▶ Activity:
From the records below, please return each line that holds the word "間取り図".

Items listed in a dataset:
BEGIN
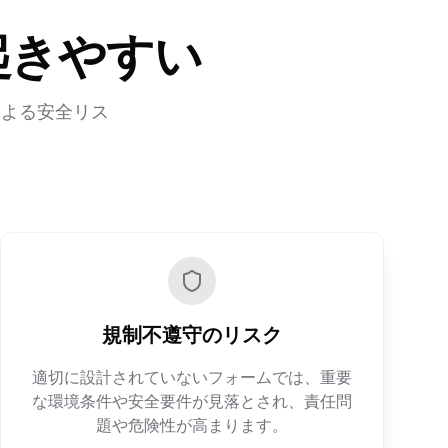
起きやすい
による安全リス
規制不遵守のリスク
適切に設計されていないフォームでは、重要
な環境条件や安全要件が見落とされ、責任問
題や危険性が高まります。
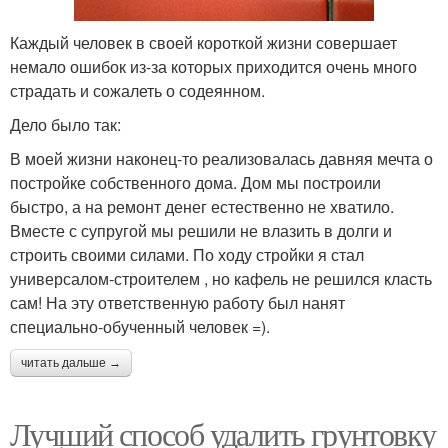
Каждый человек в своей короткой жизни совершает
немало ошибок из-за которых приходится очень много
страдать и сожалеть о содеянном.
Дело было так:
В моей жизни наконец-то реализовалась давняя мечта о
постройке собственного дома. Дом мы построили
быстро, а на ремонт денег естественно не хватило.
Вместе с супругой мы решили не влазить в долги и
строить своими силами. По ходу стройки я стал
универсалом-строителем , но кафель не решился класть
сам! На эту ответственную работу был нанят
специально-обученный человек =).
читать дальше →
Лучший способ удалить грунтовку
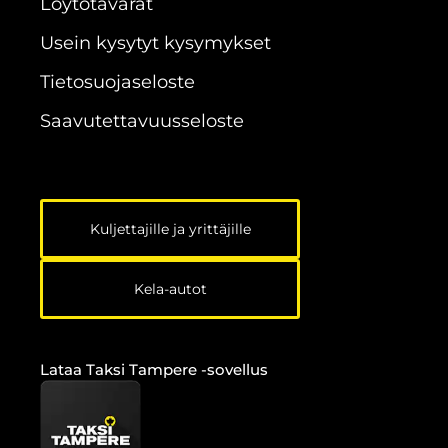
Löytötavarat
Usein kysytyt kysymykset
Tietosuojaseloste
Saavutettavuus­seloste
Kuljettajille ja yrittäjille
Kela-autot
Lataa Taksi Tampere -sovellus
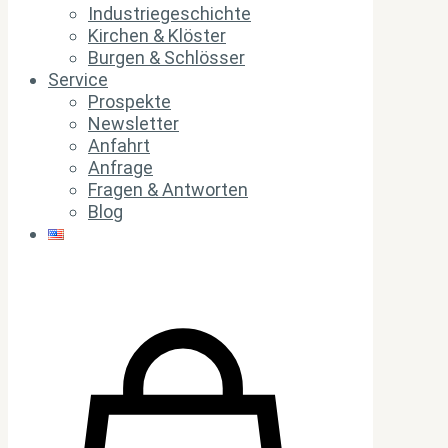
Industriegeschichte
Kirchen & Klöster
Burgen & Schlösser
Service
Prospekte
Newsletter
Anfahrt
Anfrage
Fragen & Antworten
Blog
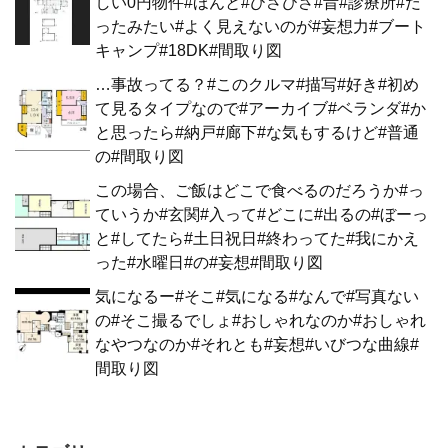
しい0円物件#ほんと#ひさびさ#昔#診療所#だ
ったみたい#よく見えないのが#妄想力#ブート
キャンプ#18DK#間取り図
…事故ってる？#このクルマ#描写#好き#初め
て見るタイプなので#アーカイブ#ベランダ#か
と思ったら#納戸#廊下#な気もするけど#普通
の#間取り図
この場合、ご飯はどこで食べるのだろうか#っ
ていうか#玄関#入って#どこに#出るの#ぼーっ
と#してたら#土日祝日#終わってた#我にかえ
った#水曜日#の#妄想#間取り図
気になるー#そこ#気になる#なんで#写真ない
の#そこ撮るでしょ#おしゃれなのか#おしゃれ
なやつなのか#それとも#妄想#いびつな曲線#
間取り図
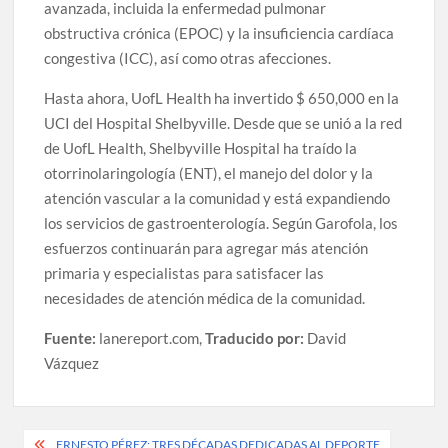
avanzada, incluida la enfermedad pulmonar
obstructiva crónica (EPOC) y la insuficiencia cardíaca
congestiva (ICC), así como otras afecciones.
Hasta ahora, UofL Health ha invertido $ 650,000 en la
UCI del Hospital Shelbyville. Desde que se unió a la red
de UofL Health, Shelbyville Hospital ha traído la
otorrinolaringología (ENT), el manejo del dolor y la
atención vascular a la comunidad y está expandiendo
los servicios de gastroenterología. Según Garofola, los
esfuerzos continuarán para agregar más atención
primaria y especialistas para satisfacer las
necesidades de atención médica de la comunidad.
Fuente:
lanereport.com,
Traducido por:
David
Vázquez
Post
ERNESTO PÉREZ: TRES DÉCADAS DEDICADAS AL DEPORTE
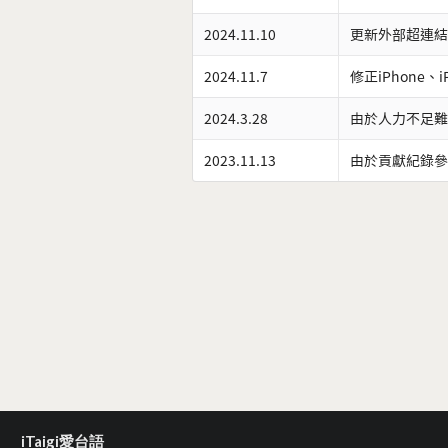
2024.11.10
更新外部超連結
2024.11.7
修正iPhone、
2024.3.28
由於人力不足難
2023.11.13
由於貢獻紀錄參
iTaigi愛台語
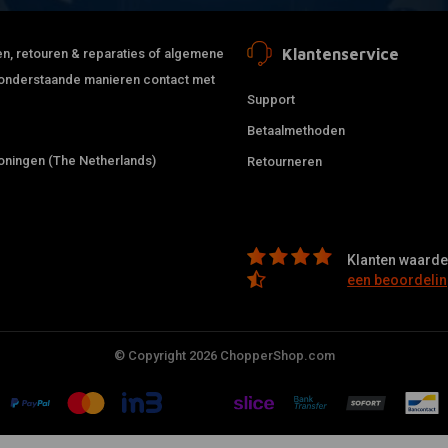
Klantenservice
jden, retouren & reparaties of algemene
de onderstaande manieren contact met
Support
Betaalmethoden
ningen (The Netherlands)
Retourneren
Klanten waarder
een beoordelin
© Copyright 2026 ChopperShop.com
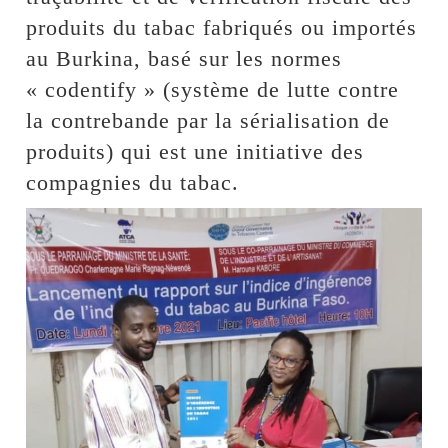
produits du tabac fabriqués ou importés
au Burkina, basé sur les normes
« codentify » (système de lutte contre
la contrebande par la sérialisation de
produits) qui est une initiative des
compagnies du tabac.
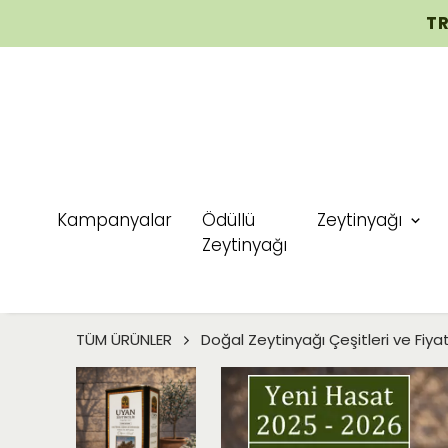
TR
Kampanyalar
Ödüllü
Zeytinyağı
Zeytinyağı
TÜM ÜRÜNLER
Doğal Zeytinyağı Çeşitleri ve Fiyat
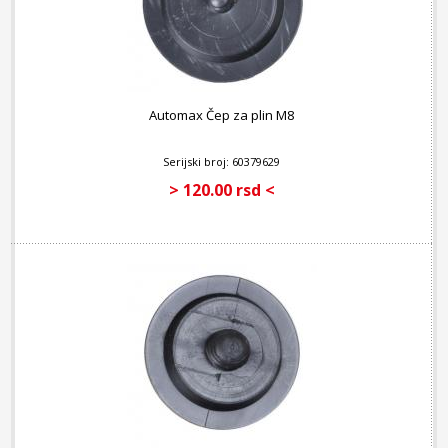
Automax Čep za plin M8
Serijski broj: 60379629
> 120.00 rsd <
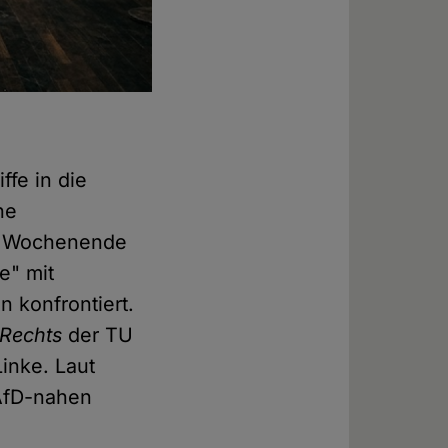
ffe in die
he
n Wochenende
e" mit
n konfrontiert.
 Rechts
der TU
inke. Laut
AfD-nahen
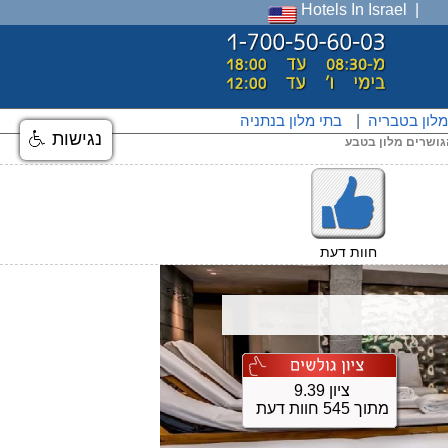
Hotels In Israel
מלון בטבריה
|
בתי מלון בנתניה
נגישות
גושרים מלון בטבע
חוות דעת
ציון 9.39
מתוך 545 חוות דעת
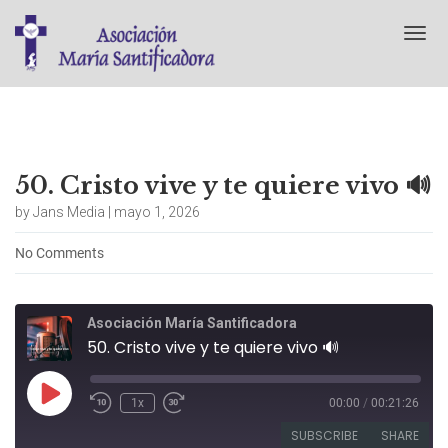
T
o
g
g
l
e
n
a
50. Cristo vive y te quiere vivo 🔊
v
by Jans Media | mayo 1, 2026
i
g
No Comments
a
t
i
o
Asociación María Santificadora
n
50. Cristo vive y te quiere vivo 🔊
Play
1x
00:00
/
00:21:26
Episode
SUBSCRIBE
SHARE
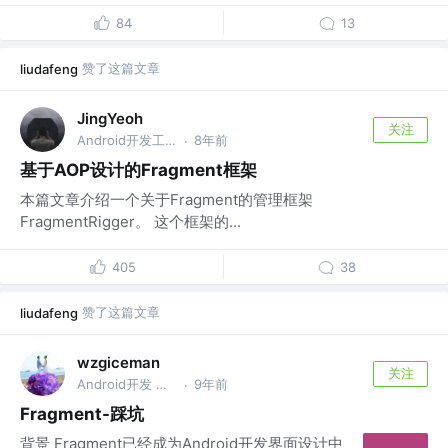
84
13
赞了这篇文章
liudafeng
JingYeoh
关注
Android开发工程师 @字节跳动
8年前
·
基于AOP设计的Fragment框架
本篇文章介绍一个关于Fragment的管理框架
FragmentRigger。 这个框架的...
405
38
赞了这篇文章
liudafeng
wzgiceman
关注
Android开发 @大连早道教育科技有限公司
9年前
·
Fragment-踩坑
背景 Fragment已经成为Android开发界面设计中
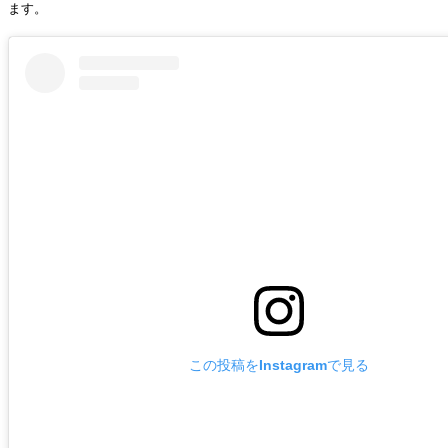
ます。
この投稿をInstagramで見る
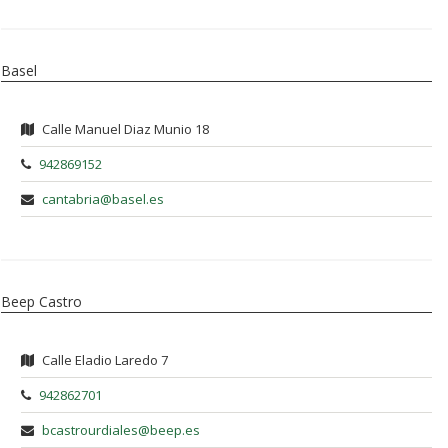
Basel
Calle Manuel Diaz Munio 18
942869152
cantabria@basel.es
Beep Castro
Calle Eladio Laredo 7
942862701
bcastrourdiales@beep.es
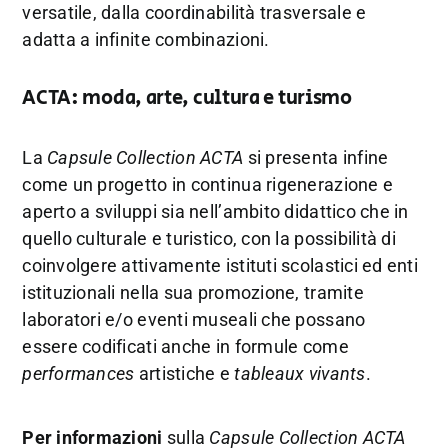
versatile, dalla coordinabilità trasversale e
adatta a infinite combinazioni.
ACTA: moda, arte, cultura e turismo
La
Capsule Collection ACTA
si presenta infine
come un progetto in continua rigenerazione e
aperto a sviluppi sia nell’ambito didattico che in
quello culturale e turistico, con la possibilità di
coinvolgere attivamente istituti scolastici ed enti
istituzionali nella sua promozione, tramite
laboratori e/o eventi museali che possano
essere codificati anche in formule come
performances
artistiche e
tableaux vivants
.
Per informazioni
sulla
Capsule Collection ACTA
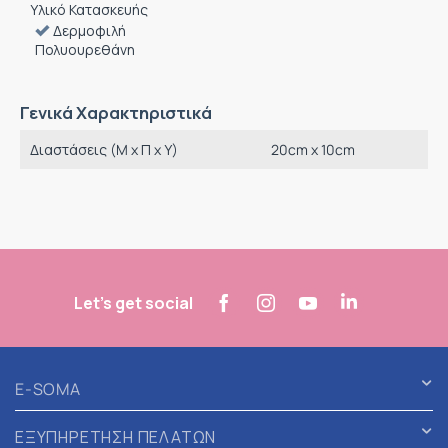
Υλικό Κατασκευής
Δερμοφιλή
Πολυουρεθάνη
Γενικά Χαρακτηριστικά
Διαστάσεις (M x Π x Υ)
20cm x 10cm
Let's get social
E-SOMA
ΕΞΥΠΗΡΕΤΗΣΗ ΠΕΛΑΤΩΝ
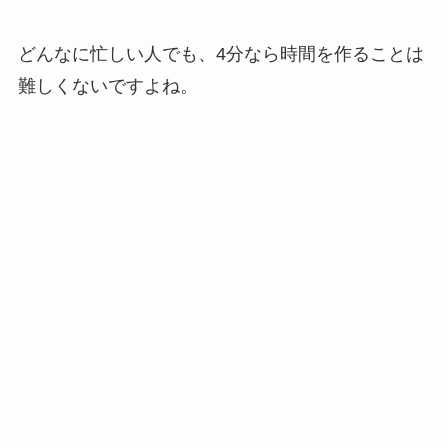
どんなに忙しい人でも、4分なら時間を作ることは
難しくないですよね。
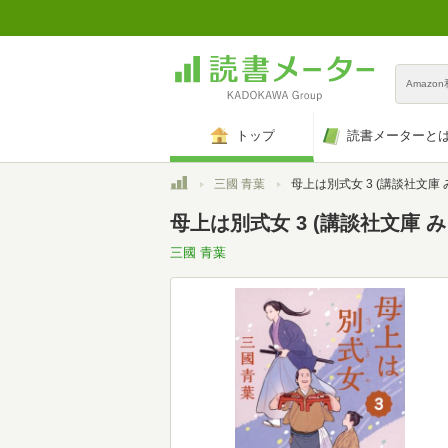
Amazo
トップ
読書メーターと
トップ
三國 青葉
母上は別式女 3 (講談社文庫 み 
母上は別式女 3 (講談社文庫 み 7
三國 青葉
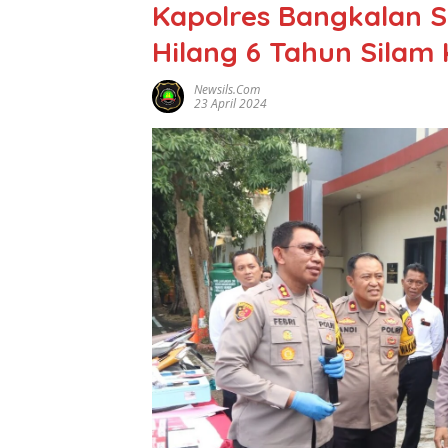
Kapolres Bangkalan 
Hilang 6 Tahun Silam
Newsils.com
23 April 2024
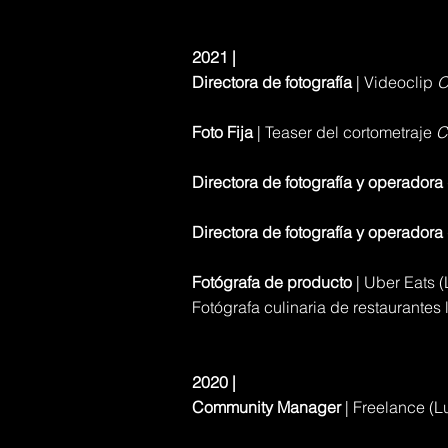
2021 |
Directora de fotografía
| Videoclip
O
Foto Fija
| Teaser del cortometraje
C
Directora de fotografía y operador
Directora de fotografía y operador
Fotógrafa de producto
| Uber Eats 
Fotógrafa culinaria de restaurantes
2020 |
Community Manager
| Freelance (L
END
▶ Response for this exercise:
キャンプ#18DK#間取り図
の#間取り図
った#水曜日#の#妄想#間取り図
間取り図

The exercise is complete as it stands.